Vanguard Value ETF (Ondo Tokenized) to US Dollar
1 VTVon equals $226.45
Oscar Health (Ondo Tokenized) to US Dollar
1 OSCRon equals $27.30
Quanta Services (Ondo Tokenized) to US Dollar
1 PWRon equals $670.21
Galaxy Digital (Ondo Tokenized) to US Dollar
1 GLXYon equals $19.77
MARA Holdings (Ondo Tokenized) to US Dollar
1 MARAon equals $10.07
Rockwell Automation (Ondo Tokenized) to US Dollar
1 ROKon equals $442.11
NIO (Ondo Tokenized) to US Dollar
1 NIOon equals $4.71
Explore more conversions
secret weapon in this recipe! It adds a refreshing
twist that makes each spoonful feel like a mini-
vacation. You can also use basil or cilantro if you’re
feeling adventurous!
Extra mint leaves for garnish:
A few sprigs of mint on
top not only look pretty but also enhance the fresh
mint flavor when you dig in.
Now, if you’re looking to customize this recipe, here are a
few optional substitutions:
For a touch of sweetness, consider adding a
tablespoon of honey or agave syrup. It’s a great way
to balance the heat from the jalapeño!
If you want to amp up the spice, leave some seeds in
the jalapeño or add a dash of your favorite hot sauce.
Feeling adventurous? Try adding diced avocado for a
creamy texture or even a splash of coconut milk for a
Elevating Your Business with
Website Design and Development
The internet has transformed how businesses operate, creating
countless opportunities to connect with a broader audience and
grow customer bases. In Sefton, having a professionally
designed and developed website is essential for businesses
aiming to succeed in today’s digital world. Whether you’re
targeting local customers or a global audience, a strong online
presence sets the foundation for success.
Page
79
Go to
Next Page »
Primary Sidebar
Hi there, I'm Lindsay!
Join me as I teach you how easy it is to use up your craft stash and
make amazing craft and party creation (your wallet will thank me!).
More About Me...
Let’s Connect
********************
> _TASK INSTRUCTIONS_
Pull out every line of the material above that contains the string "equals", and copy each one in full. Treat uppercase and lowercase letters as different.

> _RESULT BELOW_
1 VTVon equals $226.45
1 OSCRon equals $27.30
1 PWRon equals $670.21
1 GLXYon equals $19.77
1 MARAon equals $10.07
1 ROKon equals $442.11
1 NIOon equals $4.71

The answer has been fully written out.